_Task:_
Images do not belong in the copy. Set down all the entries exactly.

##############################

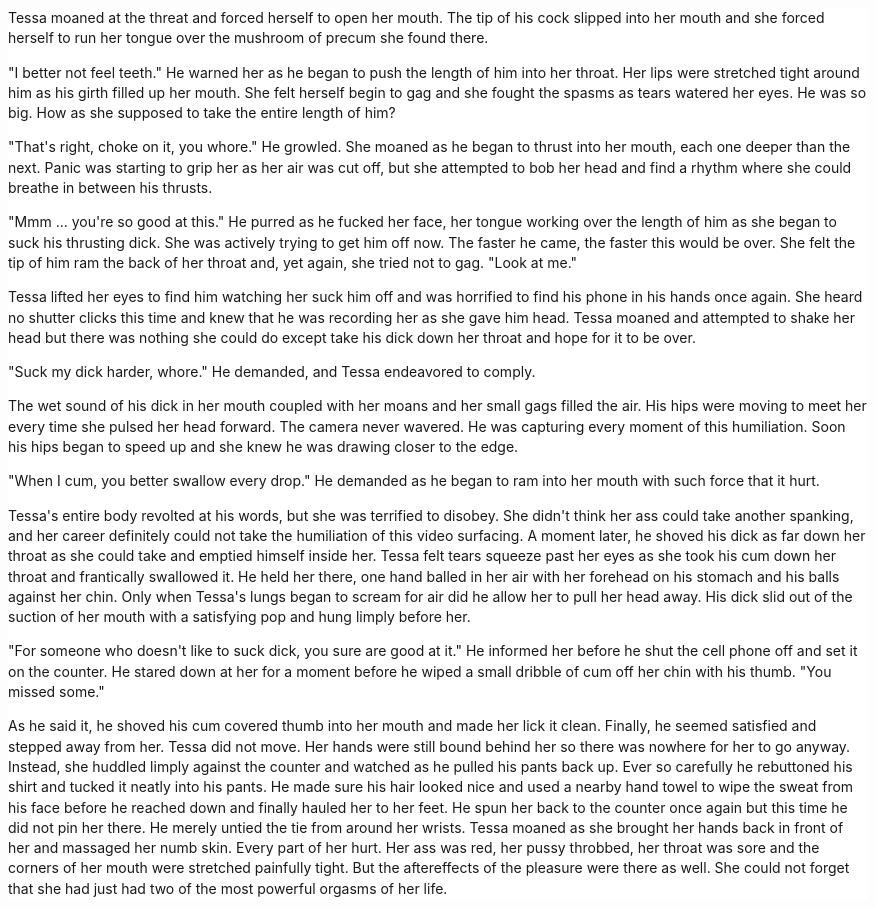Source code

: Tessa moaned at the threat and forced herself to open her mouth. The tip of his cock slipped into her mouth and she forced herself to run her tongue over the mushroom of precum she found there.

"I better not feel teeth." He warned her as he began to push the length of him into her throat. Her lips were stretched tight around him as his girth filled up her mouth. She felt herself begin to gag and she fought the spasms as tears watered her eyes. He was so big. How as she supposed to take the entire length of him?

"That's right, choke on it, you whore." He growled. She moaned as he began to thrust into her mouth, each one deeper than the next. Panic was starting to grip her as her air was cut off, but she attempted to bob her head and find a rhythm where she could breathe in between his thrusts.

"Mmm ... you're so good at this." He purred as he fucked her face, her tongue working over the length of him as she began to suck his thrusting dick. She was actively trying to get him off now. The faster he came, the faster this would be over. She felt the tip of him ram the back of her throat and, yet again, she tried not to gag. "Look at me."

Tessa lifted her eyes to find him watching her suck him off and was horrified to find his phone in his hands once again. She heard no shutter clicks this time and knew that he was recording her as she gave him head. Tessa moaned and attempted to shake her head but there was nothing she could do except take his dick down her throat and hope for it to be over.

"Suck my dick harder, whore." He demanded, and Tessa endeavored to comply.

The wet sound of his dick in her mouth coupled with her moans and her small gags filled the air. His hips were moving to meet her every time she pulsed her head forward. The camera never wavered. He was capturing every moment of this humiliation. Soon his hips began to speed up and she knew he was drawing closer to the edge.

"When I cum, you better swallow every drop." He demanded as he began to ram into her mouth with such force that it hurt.

Tessa's entire body revolted at his words, but she was terrified to disobey. She didn't think her ass could take another spanking, and her career definitely could not take the humiliation of this video surfacing. A moment later, he shoved his dick as far down her throat as she could take and emptied himself inside her. Tessa felt tears squeeze past her eyes as she took his cum down her throat and frantically swallowed it. He held her there, one hand balled in her air with her forehead on his stomach and his balls against her chin. Only when Tessa's lungs began to scream for air did he allow her to pull her head away. His dick slid out of the suction of her mouth with a satisfying pop and hung limply before her.

"For someone who doesn't like to suck dick, you sure are good at it." He informed her before he shut the cell phone off and set it on the counter. He stared down at her for a moment before he wiped a small dribble of cum off her chin with his thumb. "You missed some."

As he said it, he shoved his cum covered thumb into her mouth and made her lick it clean. Finally, he seemed satisfied and stepped away from her. Tessa did not move. Her hands were still bound behind her so there was nowhere for her to go anyway. Instead, she huddled limply against the counter and watched as he pulled his pants back up. Ever so carefully he rebuttoned his shirt and tucked it neatly into his pants. He made sure his hair looked nice and used a nearby hand towel to wipe the sweat from his face before he reached down and finally hauled her to her feet. He spun her back to the counter once again but this time he did not pin her there. He merely untied the tie from around her wrists. Tessa moaned as she brought her hands back in front of her and massaged her numb skin. Every part of her hurt. Her ass was red, her pussy throbbed, her throat was sore and the corners of her mouth were stretched painfully tight. But the aftereffects of the pleasure were there as well. She could not forget that she had just had two of the most powerful orgasms of her life.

##############################

_Reply to the exercise:_
Source code

: Tessa moaned at the threat and forced herself to open her mouth. The tip of his cock slipped into her mouth and she forced herself to run her tongue over the mushroom of precum she found there.

"I better not feel teeth." He warned her as he began to push the length of him into her throat. Her lips were stretched tight around him as his girth filled up her mouth. She felt herself begin to gag and she fought the spasms as tears watered her eyes. He was so big. How as she supposed to take the entire length of him?

"That's right, choke on it, you whore." He growled. She moaned as he began to thrust into her mouth, each one deeper than the next. Panic was starting to grip her as her air was cut off, but she attempted to bob her head and find a rhythm where she could breathe in between his thrusts.

"Mmm ... you're so good at this." He purred as he fucked her face, her tongue working over the length of him as she began to suck his thrusting dick. She was actively trying to get him off now. The faster he came, the faster this would be over. She felt the tip of him ram the back of her throat and, yet again, she tried not to gag. "Look at me."

Tessa lifted her eyes to find him watching her suck him off and was horrified to find his phone in his hands once again. She heard no shutter clicks this time and knew that he was recording her as she gave him head. Tessa moaned and attempted to shake her head but there was nothing she could do except take his dick down her throat and hope for it to be over.

"Suck my dick harder, whore." He demanded, and Tessa endeavored to comply.

The wet sound of his dick in her mouth coupled with her moans and her small gags filled the air. His hips were moving to meet her every time she pulsed her head forward. The camera never wavered. He was capturing every moment of this humiliation. Soon his hips began to speed up and she knew he was drawing closer to the edge.

"When I cum, you better swallow every drop." He demanded as he began to ram into her mouth with such force that it hurt.

Tessa's entire body revolted at his words, but she was terrified to disobey. She didn't think her ass could take another spanking, and her career definitely could not take the humiliation of this video surfacing. A moment later, he shoved his dick as far down her throat as she could take and emptied himself inside her. Tessa felt tears squeeze past her eyes as she took his cum down her throat and frantically swallowed it. He held her there, one hand balled in her air with her forehead on his stomach and his balls against her chin. Only when Tessa's lungs began to scream for air did he allow her to pull her head away. His dick slid out of the suction of her mouth with a satisfying pop and hung limply before her.

"For someone who doesn't like to suck dick, you sure are good at it." He informed her before he shut the cell phone off and set it on the counter. He stared down at her for a moment before he wiped a small dribble of cum off her chin with his thumb. "You missed some."

As he said it, he shoved his cum covered thumb into her mouth and made her lick it clean. Finally, he seemed satisfied and stepped away from her. Tessa did not move. Her hands were still bound behind her so there was nowhere for her to go anyway. Instead, she huddled limply against the counter and watched as he pulled his pants back up. Ever so carefully he rebuttoned his shirt and tucked it neatly into his pants. He made sure his hair looked nice and used a nearby hand towel to wipe the sweat from his face before he reached down and finally hauled her to her feet. He spun her back to the counter once again but this time he did not pin her there. He merely untied the tie from around her wrists. Tessa moaned as she brought her hands back in front of her and massaged her numb skin. Every part of her hurt. Her ass was red, her pussy throbbed, her throat was sore and the corners of her mouth were stretched painfully tight. But the aftereffects of the pleasure were there as well. She could not forget that she had just had two of the most powerful orgasms of her life.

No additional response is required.